Linda Gross, who won an $11.11M verdict against Johnson & Johnson, was forced to have 18 revision surgeries. Unfortunately, revision surgery doesn’t guarantee that all symptoms will disappear.
Doctors who specialize in transvaginal mesh revision surgery are called urogynecologists. Urogynecologists receive special training in pelvic floor disorders like prolapse and incontinence and are experienced in performing revision surgeries.
Transvaginal Mesh and the FDA
Compounding the problem is the fact that the FDA did not require transvaginal mesh manufacturers to conduct tests on these products before they were implanted. Also, many of the products on the market today were approved based on the ProtoGen Sling, which was recalled in 1999 after the FDA found the device had a “higher than expected rate of vaginal erosion” and did “not appear to function as intended.”
Urogynecologist L. Lewis Wall wrote in an article in the American Journal of Obstetrics and Gynecology that the ProtoGen “had never been implanted in a human vagina prior to its clearance.” It wasn’t until independent doctors conducted their own clinical trials and studies revealing the risk of complications that the FDA decided to look more closely at transvaginal mesh.
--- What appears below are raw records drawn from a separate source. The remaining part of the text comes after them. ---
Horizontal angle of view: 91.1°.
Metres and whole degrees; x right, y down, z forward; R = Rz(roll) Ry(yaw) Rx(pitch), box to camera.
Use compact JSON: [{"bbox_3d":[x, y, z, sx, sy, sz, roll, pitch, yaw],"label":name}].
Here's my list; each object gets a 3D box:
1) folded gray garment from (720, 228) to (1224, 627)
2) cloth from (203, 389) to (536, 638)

|The FDA’s Activities and Role in Regulating Transvaginal Mesh|
|October 2008 – FDA releases Public Health Safety Notification warning the public about complications of transvaginal mesh for SUI and POP, but says complications are rare.|
|July 2011 – FDA updates its 2008 Public Health Safety Notification to say that complications are not rare. It also states that “it is not clear that transvaginal POP repair with mesh is more effective” than non-mesh repair and “may expose patients to greater risk.”|
|September 2011 – FDA organizes the Obstetrics and Gynecology Devices Panel of the Medical Device Advisory Committee.|
|January 2012 – Based on recommendations of the panel, the FDA orders manufacturers of transvaginal mesh products to conduct postmarket studies.|
|February 2012 – FDA issues 95 postmarket study orders to 34 manufacturers of POP mesh products and 14 orders to 7 manufacturers of SUI mesh.|
|March 2013 – FDA updates its Web page to include more information on adverse events and mesh used for SUI.|
Lawsuits, Verdicts and Settlements
Tens of thousands of women and their families filed lawsuits against the major mesh manufacturers after being injured by transvaginal mesh. Chief Judge Joseph R. Goodwin is overseeing six federal multidistrict litigations (MDLs) in the Southern District of West Virginia.
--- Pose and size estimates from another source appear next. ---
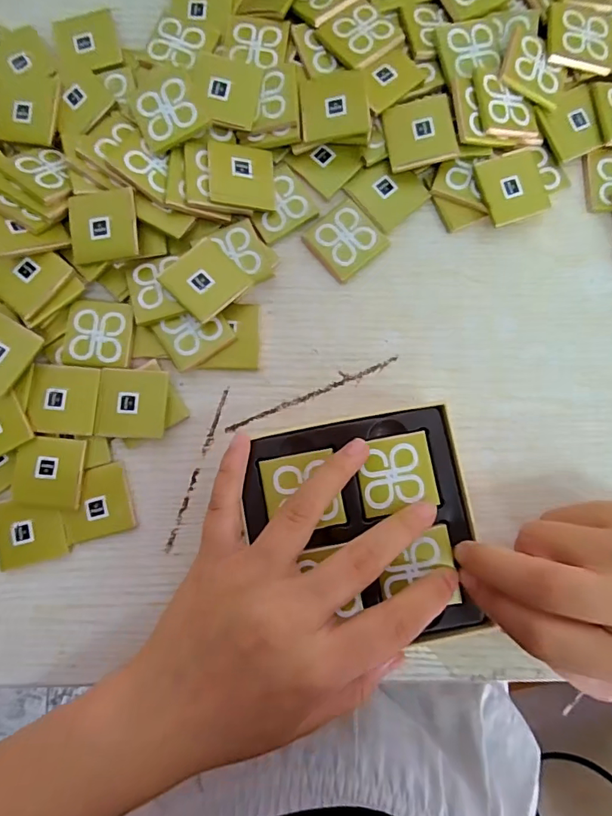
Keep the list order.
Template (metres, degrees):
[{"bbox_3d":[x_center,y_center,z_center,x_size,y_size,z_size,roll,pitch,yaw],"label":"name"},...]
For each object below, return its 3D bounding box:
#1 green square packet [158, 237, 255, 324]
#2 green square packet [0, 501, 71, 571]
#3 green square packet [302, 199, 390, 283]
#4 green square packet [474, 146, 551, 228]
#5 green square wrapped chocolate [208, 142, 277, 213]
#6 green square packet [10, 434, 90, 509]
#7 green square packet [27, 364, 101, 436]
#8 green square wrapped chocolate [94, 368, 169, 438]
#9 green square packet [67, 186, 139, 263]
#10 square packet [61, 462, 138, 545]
[{"bbox_3d":[-0.053,-0.068,0.248,0.036,0.004,0.036,45,76,5],"label":"green square packet"},{"bbox_3d":[-0.144,0.064,0.243,0.035,0.004,0.033,-12,86,-1],"label":"green square packet"},{"bbox_3d":[0.022,-0.094,0.261,0.036,0.004,0.035,-40,87,-3],"label":"green square packet"},{"bbox_3d":[0.115,-0.123,0.257,0.039,0.004,0.037,-22,91,-12],"label":"green square packet"},{"bbox_3d":[-0.035,-0.127,0.255,0.036,0.004,0.034,1,88,-17],"label":"green square wrapped chocolate"},{"bbox_3d":[-0.134,0.034,0.244,0.035,0.004,0.035,5,85,0],"label":"green square packet"},{"bbox_3d":[-0.129,-0.005,0.245,0.036,0.004,0.036,5,85,0],"label":"green square packet"},{"bbox_3d":[-0.093,-0.003,0.247,0.036,0.007,0.036,4,85,0],"label":"green square wrapped chocolate"},{"bbox_3d":[-0.107,-0.098,0.246,0.035,0.004,0.035,-5,86,-1],"label":"green square packet"},{"bbox_3d":[-0.111,0.050,0.245,0.035,0.005,0.035,-16,86,-2],"label":"square packet"}]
|The companies involved in the MDLs include:|
|C.R. Bard||Ethicon Inc. (Johnson & Johnson)|
|American Medical Systems||Coloplast Corp|
|Boston Scientific Corp.||Cook Medical Inc.|
Christine Scott and her husband won a jury verdict of $5.5 million against C.R. Bard in 2012, and then in 2013, a jury ordered Ethicon to pay $11.11 million to Linda Gross for her injuries.
In June 2013, American Medical Systems’ parent company, Endo Health Solutions, agreed to pay $54 million to settle an undisclosed number of mesh lawsuits.
Laura Yaeger, an attorney who has extensive experience with transvaginal mesh lawsuits, told Drugwatch that more than 40 mesh products are involved in the federal lawsuits. Judge Goodwin set trial dates for each defendant, beginning in July 2013 with Bard.